> _Assigned task_
Throughout the records below, find each line holding "centimetres" and copy it.

(Entries taken from a collection)
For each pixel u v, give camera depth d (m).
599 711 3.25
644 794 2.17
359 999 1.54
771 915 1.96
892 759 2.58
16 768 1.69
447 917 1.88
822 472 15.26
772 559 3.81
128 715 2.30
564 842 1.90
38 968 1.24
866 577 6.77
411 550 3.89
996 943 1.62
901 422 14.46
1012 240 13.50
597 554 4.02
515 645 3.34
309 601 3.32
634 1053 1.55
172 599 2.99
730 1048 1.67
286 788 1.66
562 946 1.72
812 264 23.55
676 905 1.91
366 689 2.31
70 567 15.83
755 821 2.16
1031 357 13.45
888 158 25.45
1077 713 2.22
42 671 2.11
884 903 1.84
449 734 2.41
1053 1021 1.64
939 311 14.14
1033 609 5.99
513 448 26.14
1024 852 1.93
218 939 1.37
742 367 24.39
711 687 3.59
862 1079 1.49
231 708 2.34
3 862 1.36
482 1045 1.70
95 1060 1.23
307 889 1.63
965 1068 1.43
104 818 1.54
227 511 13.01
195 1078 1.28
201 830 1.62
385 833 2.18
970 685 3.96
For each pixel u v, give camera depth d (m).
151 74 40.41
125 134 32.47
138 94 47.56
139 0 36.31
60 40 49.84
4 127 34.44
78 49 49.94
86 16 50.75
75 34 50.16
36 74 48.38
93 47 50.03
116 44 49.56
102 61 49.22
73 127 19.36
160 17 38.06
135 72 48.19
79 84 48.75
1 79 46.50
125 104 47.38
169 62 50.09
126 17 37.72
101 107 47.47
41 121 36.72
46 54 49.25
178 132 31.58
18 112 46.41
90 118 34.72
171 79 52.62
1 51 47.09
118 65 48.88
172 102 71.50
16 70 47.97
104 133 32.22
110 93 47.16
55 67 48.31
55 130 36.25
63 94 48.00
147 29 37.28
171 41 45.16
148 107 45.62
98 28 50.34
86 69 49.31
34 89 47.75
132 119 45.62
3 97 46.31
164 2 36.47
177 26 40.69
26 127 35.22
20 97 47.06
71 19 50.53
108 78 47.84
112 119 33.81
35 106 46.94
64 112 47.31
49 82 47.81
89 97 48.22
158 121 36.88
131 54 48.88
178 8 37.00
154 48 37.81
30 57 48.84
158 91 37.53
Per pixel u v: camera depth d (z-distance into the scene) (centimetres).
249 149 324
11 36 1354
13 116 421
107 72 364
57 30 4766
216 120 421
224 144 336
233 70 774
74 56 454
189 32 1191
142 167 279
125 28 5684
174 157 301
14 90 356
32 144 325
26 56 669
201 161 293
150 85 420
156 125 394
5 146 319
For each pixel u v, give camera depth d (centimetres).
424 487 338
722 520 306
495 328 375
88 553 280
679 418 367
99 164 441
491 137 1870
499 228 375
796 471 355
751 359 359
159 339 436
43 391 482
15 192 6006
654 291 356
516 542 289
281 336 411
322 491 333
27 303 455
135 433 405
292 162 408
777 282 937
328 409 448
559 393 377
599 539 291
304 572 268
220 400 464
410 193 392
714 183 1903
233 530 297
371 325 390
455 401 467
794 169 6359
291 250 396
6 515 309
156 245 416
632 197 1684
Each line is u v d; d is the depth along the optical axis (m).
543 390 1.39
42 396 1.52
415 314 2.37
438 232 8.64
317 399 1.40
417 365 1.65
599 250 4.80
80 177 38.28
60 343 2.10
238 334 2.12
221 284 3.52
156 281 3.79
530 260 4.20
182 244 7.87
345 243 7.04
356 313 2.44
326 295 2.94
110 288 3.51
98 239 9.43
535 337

> _Solution below_
Per pixel u v: camera depth d (z-distance into the scene) (centimetres).
For each pixel u v, give camera depth d (centimetres).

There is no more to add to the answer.